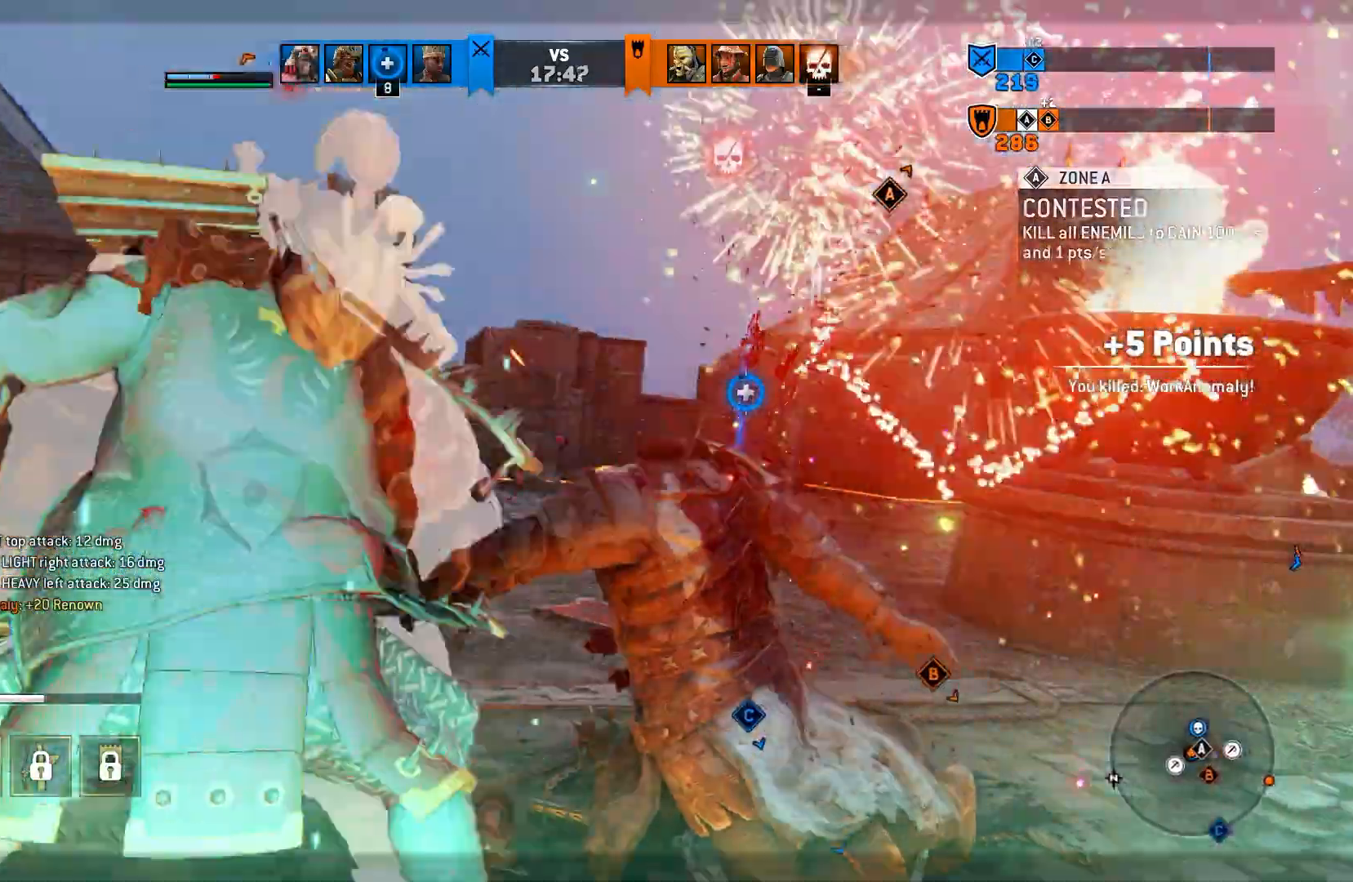
{"dt_ms": 500, "buttons": ["L2"], "left_stick": "up-left", "right_stick": "center", "events": []}
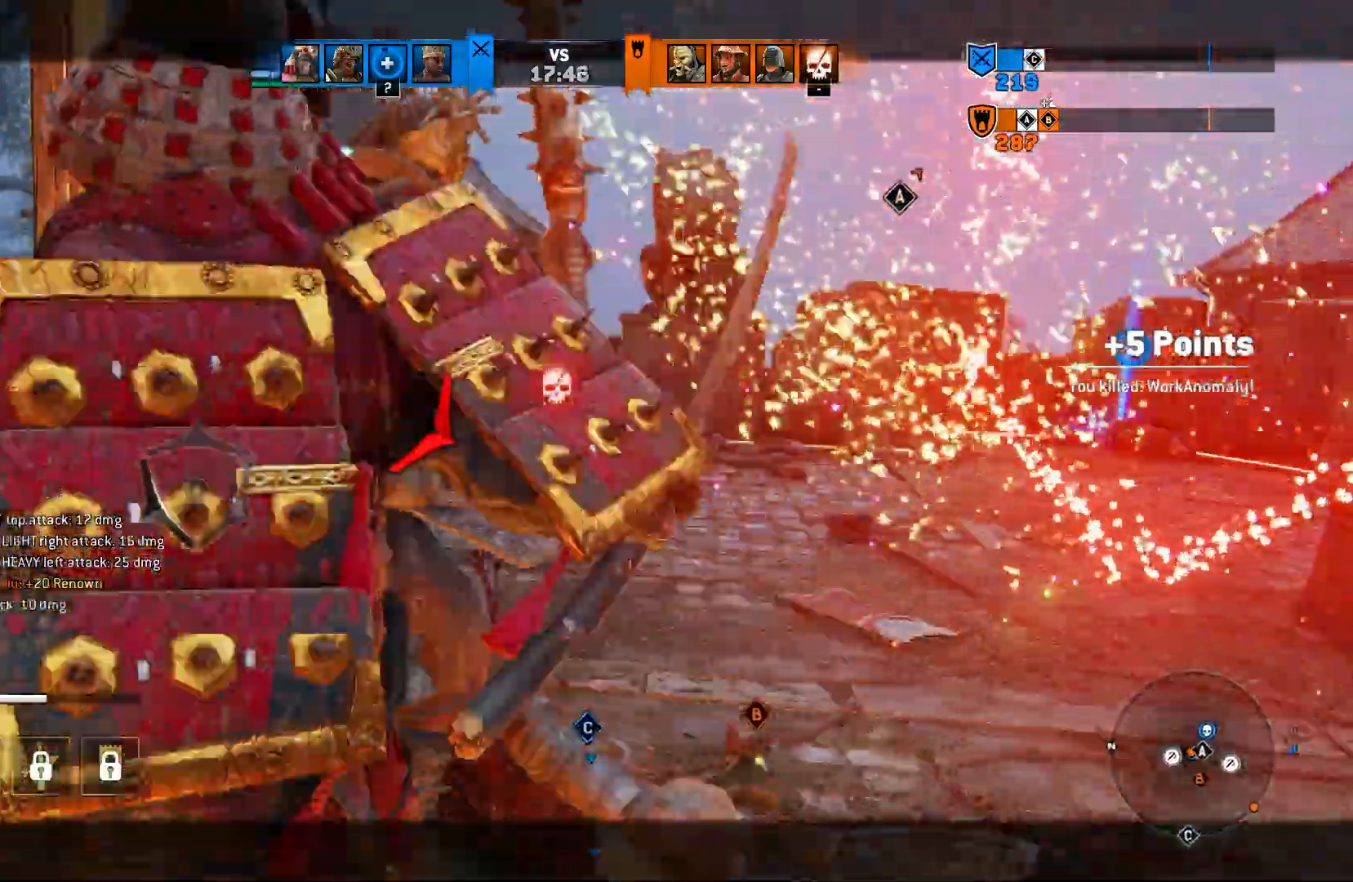
{"dt_ms": 500, "buttons": ["L2"], "left_stick": "up-left", "right_stick": "center"}
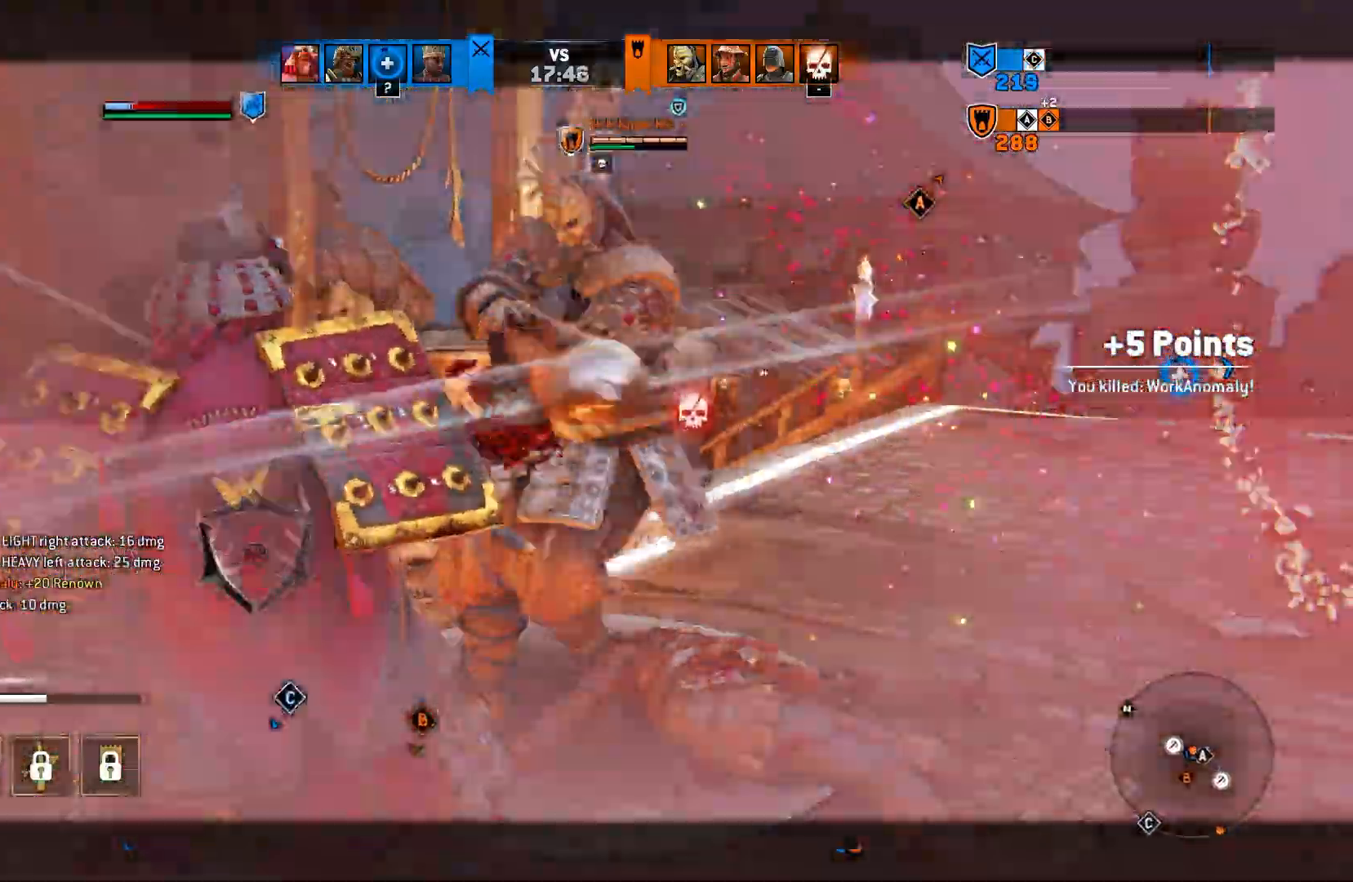
{"dt_ms": 500, "buttons": ["L2"], "left_stick": "right", "right_stick": "center", "events": [[133, "left_stick", "center"], [467, "left_stick", "right"]]}
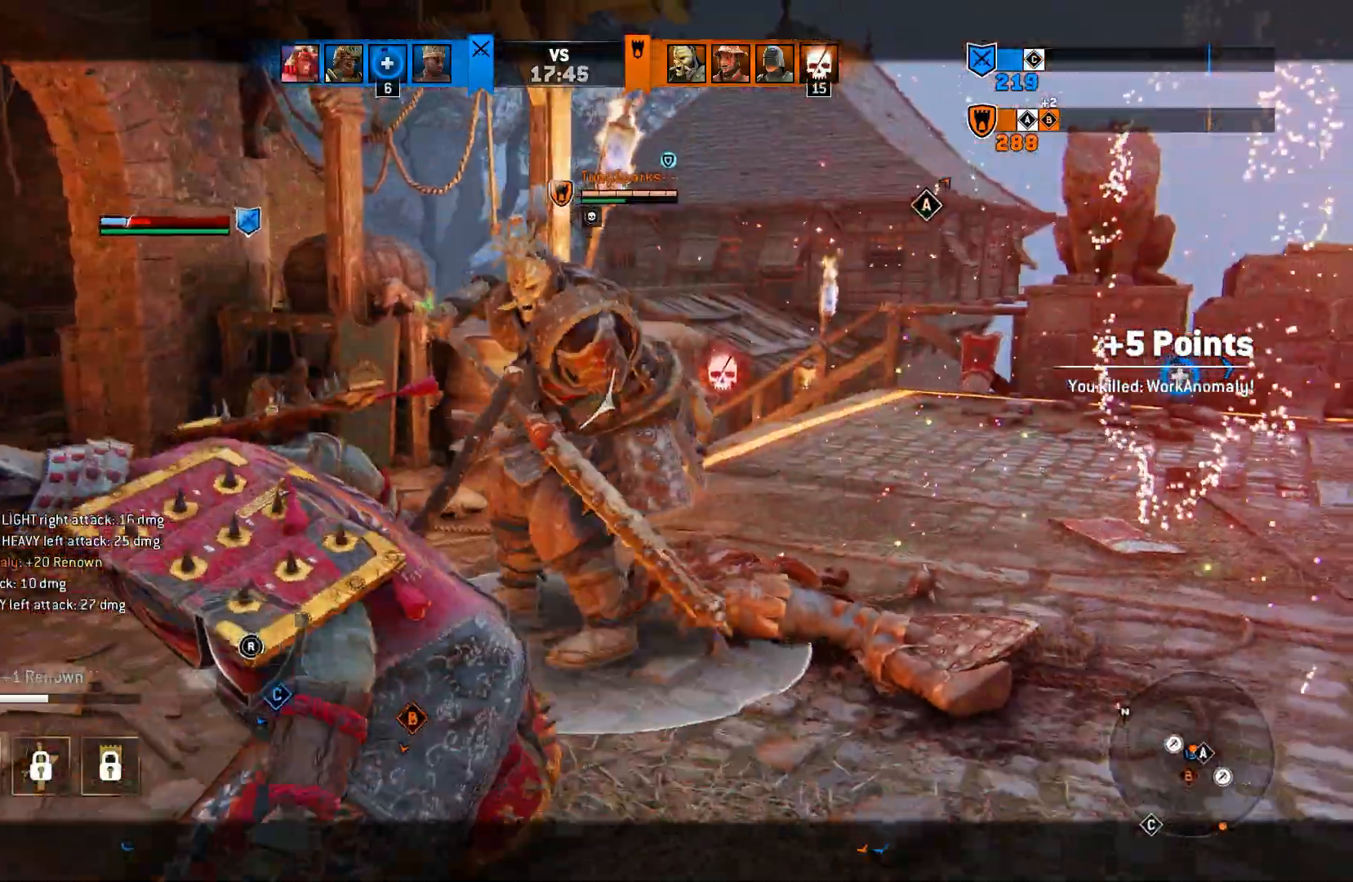
{"dt_ms": 500, "buttons": ["L2"], "left_stick": "right", "right_stick": "center", "events": []}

Required action
With "events" as the string to look for, count the matching lines above and give the number by itself.

Response for this exercise
3